Localizada aos pés do Pico da Bandeira e do Parque Nacional do Caparaó, Patrimônio da Penha é considerado um reduto contracultural no Espírito Santo. Nos anos 1980 e 1990, a vila começou a receber um fluxo de grupos que buscavam refúgio contra a correria das metrópoles. Na época, adquirir lotes na vila se mostrava vantajoso do ponto de vista financeiro, mas a localização em um dos pontos “mais enérgicos do planeta”, como dizem os adeptos de filosofias místicas da região, sempre foi o principal atrativo.

Ao longo dos anos, as belezas naturais e a aura mística contribuíram para o grande desenvolvimento do turismo em Patrimônio da Penha. Mas, nos últimos tempos, o clima de sossego começou a se transformar, com festas com carros de som e brigas pelas ruas.

Segundo Laíssa Gamaro, a pandemia de Covid-19 foi um grande divisor de águas, com a necessidade de isolamento das pessoas, ao mesmo tempo em que, no contexto nacional, o governo do ex-presidente Jair Bolsonaro (PL) incentivava a política da violência. Com isso, problemas estruturais já presentes em locais próximos, como Ibitirama e Guaçuí, começaram a dar sinais também em Patrimônio da Penha.

“Logo no fim da pandemia, quando a gente ainda avaliava se era seguro ou não abrir as portas dos comércios, as pessoas já estavam ocupando as ruas. Então, Patrimônio da Penha foi tomada por uma onda de horror, com carros de som ligados de madrugada adentro, tocando músicas com letras misóginas”, relata.

Segundo ela, as forças de segurança não têm dado o apoio necessário. “A postura da polícia é falar: ‘Olha, então me passa seu CPF e seu nome, porque a gente vai dizer que é você que está pedindo para parar com o carro de som’. Ou seja, as pessoas da comunidade ficam num lugar de vulnerabilidade. Quem vai querer se expor?”, indaga.

“Não estamos isolados do mundo”

Assim, os acontecimentos do réveillon foram a culminância de um processo que já vinha ganhando corpo. Segundo informações da Polícia Militar e de moradores, por volta das 2h do último dia 1º, a confusão começou quando um carro Fiat Uno tentou passar pela rua principal de Patrimônio da Penha no meio da multidão, esbarrando nas pessoas e derrubando copos de cerveja.

Como a multidão não deixava o carro passar, uma mulher teria saído do carro irritada, e então começou uma briga. O condutor também deixou o veículo e realizou disparos de arma de fogo, atingindo um adolescente de 17 anos. O menino foi socorrido, mas durante o trajeto, o motorista, de 29 anos, capotou com o carro e os dois morreram. Revoltada, a população colocou fogo no carro do suspeito, que fugiu com a companheira do local.

------

**Enunciado 1:**
Liste todos os nomes de lugares citados no texto sobre Patrimônio da Penha.
**Enunciado 2:**
Dê continuidade ao texto sobre Patrimônio da Penha, começando logo após a última frase.

**Dados fornecidos:**
------

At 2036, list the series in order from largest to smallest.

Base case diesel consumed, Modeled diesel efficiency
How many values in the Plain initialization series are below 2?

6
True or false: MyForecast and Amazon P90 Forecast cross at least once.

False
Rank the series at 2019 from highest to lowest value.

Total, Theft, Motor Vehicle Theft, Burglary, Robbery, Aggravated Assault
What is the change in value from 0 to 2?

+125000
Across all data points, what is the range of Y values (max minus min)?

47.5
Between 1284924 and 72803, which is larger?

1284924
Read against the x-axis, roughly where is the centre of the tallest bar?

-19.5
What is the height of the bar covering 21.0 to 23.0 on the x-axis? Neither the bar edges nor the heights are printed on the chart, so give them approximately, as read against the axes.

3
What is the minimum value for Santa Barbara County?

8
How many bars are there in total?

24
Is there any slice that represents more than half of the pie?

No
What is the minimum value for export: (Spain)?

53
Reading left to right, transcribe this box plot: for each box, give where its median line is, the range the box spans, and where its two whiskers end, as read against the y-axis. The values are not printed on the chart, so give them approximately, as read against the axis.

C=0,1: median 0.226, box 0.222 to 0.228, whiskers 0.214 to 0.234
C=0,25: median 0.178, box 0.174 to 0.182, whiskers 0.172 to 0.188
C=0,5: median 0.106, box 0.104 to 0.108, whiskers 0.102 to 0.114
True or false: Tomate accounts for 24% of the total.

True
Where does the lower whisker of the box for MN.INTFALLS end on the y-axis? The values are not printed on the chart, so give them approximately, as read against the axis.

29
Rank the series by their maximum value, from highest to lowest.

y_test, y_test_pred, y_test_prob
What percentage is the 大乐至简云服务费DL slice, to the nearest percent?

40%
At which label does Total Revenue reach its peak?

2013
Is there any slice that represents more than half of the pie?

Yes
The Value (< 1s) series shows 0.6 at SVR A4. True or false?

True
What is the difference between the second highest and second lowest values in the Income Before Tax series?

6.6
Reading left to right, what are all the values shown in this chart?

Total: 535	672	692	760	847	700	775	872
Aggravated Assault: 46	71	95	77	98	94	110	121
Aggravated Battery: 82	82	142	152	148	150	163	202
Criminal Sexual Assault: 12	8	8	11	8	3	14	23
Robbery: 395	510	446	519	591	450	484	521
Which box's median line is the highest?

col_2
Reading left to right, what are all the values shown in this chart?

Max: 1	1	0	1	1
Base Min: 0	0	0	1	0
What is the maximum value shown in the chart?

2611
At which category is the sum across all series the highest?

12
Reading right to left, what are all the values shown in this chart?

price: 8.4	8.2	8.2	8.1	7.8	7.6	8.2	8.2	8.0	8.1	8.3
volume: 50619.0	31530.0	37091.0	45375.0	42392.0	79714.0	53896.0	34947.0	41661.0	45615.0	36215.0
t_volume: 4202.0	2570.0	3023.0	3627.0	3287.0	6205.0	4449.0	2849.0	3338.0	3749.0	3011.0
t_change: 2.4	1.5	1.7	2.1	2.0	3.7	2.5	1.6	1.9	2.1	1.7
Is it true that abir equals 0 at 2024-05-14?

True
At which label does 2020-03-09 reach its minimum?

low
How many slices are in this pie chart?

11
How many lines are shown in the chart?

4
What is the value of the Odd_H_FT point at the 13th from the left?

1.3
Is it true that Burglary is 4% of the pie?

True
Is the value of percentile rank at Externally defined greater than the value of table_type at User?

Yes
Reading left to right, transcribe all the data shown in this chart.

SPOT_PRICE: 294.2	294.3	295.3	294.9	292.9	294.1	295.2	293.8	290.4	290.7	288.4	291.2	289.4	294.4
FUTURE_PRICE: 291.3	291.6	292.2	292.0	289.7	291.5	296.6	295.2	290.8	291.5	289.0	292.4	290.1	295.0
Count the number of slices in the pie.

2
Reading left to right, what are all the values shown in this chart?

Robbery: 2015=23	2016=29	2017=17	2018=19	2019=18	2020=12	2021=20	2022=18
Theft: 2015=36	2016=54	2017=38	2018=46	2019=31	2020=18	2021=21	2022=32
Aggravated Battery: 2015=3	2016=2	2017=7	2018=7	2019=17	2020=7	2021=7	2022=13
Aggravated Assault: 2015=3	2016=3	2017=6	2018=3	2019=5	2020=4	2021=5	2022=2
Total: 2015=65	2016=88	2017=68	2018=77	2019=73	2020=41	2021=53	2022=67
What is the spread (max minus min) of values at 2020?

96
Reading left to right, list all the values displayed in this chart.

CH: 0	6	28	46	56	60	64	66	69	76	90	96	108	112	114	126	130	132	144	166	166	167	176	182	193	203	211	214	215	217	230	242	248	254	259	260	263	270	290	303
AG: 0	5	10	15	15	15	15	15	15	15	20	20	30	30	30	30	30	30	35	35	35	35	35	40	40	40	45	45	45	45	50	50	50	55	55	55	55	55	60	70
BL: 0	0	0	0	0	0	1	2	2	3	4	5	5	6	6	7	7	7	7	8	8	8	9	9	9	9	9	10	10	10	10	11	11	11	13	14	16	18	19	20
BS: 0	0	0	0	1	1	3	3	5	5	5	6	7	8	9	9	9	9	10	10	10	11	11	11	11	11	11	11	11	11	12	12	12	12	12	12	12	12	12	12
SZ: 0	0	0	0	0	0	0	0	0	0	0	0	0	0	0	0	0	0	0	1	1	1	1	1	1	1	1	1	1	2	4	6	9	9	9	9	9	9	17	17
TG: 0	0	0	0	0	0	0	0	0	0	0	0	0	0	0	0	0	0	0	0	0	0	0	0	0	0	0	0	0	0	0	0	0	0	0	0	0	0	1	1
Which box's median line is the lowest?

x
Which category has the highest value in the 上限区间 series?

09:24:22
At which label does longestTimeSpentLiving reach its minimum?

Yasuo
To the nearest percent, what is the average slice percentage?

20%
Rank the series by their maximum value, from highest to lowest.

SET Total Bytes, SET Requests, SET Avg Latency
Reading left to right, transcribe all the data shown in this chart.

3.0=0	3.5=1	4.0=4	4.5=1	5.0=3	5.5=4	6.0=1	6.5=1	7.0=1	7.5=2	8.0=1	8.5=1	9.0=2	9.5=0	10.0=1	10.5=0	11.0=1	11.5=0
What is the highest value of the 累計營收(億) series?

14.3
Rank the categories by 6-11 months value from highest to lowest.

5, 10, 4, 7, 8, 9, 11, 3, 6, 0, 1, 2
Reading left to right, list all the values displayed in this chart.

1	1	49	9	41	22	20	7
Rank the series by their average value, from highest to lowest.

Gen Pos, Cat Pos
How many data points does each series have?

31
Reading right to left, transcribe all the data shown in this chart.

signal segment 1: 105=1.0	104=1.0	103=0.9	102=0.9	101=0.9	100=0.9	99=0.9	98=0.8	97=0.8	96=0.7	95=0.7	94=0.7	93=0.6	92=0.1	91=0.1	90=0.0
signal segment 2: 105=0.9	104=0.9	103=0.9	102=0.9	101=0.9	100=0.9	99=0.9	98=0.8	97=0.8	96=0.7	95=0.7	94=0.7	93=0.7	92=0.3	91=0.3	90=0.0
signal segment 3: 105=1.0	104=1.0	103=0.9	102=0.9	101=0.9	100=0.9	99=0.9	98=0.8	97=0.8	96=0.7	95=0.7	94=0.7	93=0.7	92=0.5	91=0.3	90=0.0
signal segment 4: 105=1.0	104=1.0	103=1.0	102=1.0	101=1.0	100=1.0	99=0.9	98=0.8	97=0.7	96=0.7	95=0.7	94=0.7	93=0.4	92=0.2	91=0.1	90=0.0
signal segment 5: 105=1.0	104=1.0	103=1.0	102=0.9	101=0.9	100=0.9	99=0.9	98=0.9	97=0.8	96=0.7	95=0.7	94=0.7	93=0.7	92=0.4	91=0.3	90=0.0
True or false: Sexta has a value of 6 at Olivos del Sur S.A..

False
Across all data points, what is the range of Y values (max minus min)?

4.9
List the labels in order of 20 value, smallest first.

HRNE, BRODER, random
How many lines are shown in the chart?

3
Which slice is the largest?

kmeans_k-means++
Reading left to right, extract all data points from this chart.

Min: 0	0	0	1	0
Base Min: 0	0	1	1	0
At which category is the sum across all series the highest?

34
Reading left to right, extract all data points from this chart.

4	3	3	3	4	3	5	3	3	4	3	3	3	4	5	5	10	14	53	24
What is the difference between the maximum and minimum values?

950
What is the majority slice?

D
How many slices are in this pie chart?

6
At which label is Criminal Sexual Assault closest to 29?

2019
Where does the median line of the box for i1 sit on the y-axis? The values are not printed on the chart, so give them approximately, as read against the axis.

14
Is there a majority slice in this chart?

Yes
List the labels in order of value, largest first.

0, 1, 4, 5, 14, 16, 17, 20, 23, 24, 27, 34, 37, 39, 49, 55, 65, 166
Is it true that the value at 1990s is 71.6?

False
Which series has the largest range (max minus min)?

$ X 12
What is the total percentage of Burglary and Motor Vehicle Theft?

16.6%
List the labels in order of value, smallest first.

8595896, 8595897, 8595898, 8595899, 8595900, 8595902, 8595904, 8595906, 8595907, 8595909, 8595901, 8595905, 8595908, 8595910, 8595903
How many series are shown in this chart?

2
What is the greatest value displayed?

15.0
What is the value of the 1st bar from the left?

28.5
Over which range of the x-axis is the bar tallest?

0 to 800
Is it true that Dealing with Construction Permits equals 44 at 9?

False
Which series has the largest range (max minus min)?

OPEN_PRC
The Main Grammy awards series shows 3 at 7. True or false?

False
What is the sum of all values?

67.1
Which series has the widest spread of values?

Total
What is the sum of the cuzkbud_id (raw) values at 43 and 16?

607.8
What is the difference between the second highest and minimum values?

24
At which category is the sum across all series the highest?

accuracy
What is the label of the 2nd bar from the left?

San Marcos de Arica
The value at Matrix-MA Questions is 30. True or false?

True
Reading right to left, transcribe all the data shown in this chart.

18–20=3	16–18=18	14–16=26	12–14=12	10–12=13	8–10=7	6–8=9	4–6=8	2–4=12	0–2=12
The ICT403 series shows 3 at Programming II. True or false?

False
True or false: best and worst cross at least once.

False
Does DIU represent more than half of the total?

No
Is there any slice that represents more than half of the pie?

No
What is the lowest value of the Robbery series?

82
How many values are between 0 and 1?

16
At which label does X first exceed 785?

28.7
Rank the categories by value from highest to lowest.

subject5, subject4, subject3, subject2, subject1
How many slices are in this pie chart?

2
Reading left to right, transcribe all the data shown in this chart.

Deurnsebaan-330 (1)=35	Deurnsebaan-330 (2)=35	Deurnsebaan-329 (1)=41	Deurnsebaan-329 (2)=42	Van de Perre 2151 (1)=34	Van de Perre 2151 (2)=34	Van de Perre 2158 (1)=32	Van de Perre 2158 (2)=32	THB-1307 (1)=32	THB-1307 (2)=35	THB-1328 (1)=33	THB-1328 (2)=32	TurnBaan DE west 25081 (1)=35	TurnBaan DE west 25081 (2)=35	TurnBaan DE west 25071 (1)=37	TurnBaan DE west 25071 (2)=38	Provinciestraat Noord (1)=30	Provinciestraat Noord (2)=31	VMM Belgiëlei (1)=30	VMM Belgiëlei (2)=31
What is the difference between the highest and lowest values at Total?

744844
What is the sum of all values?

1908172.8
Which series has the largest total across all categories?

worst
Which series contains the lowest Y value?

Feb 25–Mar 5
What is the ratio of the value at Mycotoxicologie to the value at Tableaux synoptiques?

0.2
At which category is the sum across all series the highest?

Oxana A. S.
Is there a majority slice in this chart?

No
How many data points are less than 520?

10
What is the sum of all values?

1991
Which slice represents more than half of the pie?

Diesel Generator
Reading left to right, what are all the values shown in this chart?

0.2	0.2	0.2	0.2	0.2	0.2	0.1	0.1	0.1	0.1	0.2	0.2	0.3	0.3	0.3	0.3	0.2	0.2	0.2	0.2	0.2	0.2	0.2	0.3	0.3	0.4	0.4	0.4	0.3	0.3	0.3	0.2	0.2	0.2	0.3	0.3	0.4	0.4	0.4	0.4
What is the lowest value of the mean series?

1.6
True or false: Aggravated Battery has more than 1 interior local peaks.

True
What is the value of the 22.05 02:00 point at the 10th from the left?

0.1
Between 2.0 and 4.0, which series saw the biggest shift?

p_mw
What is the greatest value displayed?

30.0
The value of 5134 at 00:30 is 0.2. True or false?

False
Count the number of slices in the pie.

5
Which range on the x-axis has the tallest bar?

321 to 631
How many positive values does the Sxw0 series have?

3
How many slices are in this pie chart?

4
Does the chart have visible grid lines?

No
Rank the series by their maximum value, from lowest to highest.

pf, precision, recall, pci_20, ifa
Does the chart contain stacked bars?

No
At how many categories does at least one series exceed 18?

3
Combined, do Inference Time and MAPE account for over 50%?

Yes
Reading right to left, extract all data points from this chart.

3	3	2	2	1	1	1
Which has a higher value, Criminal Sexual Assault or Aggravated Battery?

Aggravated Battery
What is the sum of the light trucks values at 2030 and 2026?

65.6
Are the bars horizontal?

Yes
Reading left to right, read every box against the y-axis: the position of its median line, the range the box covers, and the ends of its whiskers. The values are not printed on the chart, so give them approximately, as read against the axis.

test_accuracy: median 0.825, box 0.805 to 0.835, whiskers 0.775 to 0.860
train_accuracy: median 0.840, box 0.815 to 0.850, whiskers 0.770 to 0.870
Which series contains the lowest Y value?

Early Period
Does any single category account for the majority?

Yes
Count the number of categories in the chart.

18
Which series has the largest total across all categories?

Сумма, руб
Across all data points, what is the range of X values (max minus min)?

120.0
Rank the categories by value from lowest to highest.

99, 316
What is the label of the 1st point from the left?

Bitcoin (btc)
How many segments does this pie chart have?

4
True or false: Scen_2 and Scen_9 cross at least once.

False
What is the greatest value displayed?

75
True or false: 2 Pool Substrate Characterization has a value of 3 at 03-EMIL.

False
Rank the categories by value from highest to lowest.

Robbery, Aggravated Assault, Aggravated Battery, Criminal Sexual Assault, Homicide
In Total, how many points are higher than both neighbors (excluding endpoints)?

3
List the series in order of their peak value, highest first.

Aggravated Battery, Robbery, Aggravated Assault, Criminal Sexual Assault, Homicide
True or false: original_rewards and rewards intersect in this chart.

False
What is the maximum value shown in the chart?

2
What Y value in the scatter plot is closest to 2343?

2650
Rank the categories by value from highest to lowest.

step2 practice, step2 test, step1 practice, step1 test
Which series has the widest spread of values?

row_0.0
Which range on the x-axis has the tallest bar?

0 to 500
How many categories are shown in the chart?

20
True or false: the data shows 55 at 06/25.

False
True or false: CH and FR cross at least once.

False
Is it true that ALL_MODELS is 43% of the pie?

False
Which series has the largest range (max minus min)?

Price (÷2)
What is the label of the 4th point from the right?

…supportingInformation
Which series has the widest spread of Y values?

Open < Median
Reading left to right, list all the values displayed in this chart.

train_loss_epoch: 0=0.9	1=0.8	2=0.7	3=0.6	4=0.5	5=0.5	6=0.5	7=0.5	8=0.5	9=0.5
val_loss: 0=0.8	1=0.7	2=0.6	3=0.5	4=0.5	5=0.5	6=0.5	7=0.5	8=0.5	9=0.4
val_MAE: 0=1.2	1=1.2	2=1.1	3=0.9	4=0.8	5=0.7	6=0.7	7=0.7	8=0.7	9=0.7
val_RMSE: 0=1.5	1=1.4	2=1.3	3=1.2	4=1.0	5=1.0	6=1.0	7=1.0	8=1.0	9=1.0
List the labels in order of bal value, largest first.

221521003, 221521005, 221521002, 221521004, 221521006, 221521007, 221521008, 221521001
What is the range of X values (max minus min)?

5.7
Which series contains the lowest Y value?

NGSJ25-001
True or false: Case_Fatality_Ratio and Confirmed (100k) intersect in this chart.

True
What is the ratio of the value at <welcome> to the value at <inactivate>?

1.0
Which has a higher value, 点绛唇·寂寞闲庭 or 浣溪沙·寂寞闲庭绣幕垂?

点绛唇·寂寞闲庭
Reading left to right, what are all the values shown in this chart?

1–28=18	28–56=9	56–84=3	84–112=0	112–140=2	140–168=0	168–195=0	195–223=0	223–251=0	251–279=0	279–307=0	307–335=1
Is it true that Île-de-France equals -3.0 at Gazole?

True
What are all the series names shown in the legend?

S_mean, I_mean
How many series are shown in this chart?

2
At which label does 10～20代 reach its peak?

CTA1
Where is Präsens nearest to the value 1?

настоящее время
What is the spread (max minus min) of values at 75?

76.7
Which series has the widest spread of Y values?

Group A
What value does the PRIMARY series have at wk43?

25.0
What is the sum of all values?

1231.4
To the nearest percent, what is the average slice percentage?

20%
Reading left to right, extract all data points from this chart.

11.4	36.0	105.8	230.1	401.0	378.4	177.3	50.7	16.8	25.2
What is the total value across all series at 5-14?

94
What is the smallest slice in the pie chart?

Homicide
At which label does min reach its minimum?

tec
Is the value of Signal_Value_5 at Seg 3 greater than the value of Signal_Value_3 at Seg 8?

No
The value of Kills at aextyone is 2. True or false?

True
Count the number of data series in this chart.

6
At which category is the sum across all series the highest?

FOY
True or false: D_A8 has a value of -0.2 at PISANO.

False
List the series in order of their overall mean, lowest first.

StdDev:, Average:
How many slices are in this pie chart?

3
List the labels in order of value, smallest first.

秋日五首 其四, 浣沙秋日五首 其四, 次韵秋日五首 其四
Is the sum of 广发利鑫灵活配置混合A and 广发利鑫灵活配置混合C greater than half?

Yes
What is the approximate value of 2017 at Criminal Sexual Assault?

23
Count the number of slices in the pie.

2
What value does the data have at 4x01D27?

------

**Resposta 1:**
- Pico da Bandeira
- Parque Nacional do Caparaó
- Patrimônio da Penha
- Espírito Santo
- Ibitirama
- Guaçuí

**Resposta 2:**
Não havia policiamento no momento da confusão, segundo moradores – a PM chegou depois de ser acionada –, e ninguém foi detido. Segundo a Polícia Civil (PC), o caso segue sob investigação da Delegacia de Polícia (DP) de Divino de São Lourenço, e informações podem ser compartilhadas de forma sigilosa e gratuita por meio do Disque-denúncia (181).

O município de Divino de São Lourenço como um todo, não apenas Patrimônio da Penha, tem os mais baixos índices de violência do Estado, a ponto de não ter registrado nenhum crime letal intencional nos anos de 2022 e 2023, de acordo com o Anuário Estadual da Segurança Pública de 2024.

“Coisas como essa catástrofe que ocorreu nos fazem despertar para a importância de nos unirmos enquanto coletivo, enquanto comunidade e abraçar a causa. Patrimônio da Penha não está isolado do resto do mundo, então se o cenário está cheio de ruídos e problemas sérios estruturais, contextos sociais que instigam e alimentam relações violentas, imaginários sociais, músicas, filmes e políticas que incentivam a misoginia, o machismo, incitam a todo tempo a competição, a violência, isso respingaria aqui cedo ou tarde”, avalia Laíssa.

“Eu, como muitas e muitos moradores, acredito e vivo o sonho dessa terra sagrada, e sei que com paciência e persistência ele continuará sendo esse lugar mágico regido pela paz e pelo amor. Vamos tomar nossa rua de volta!”, conclui.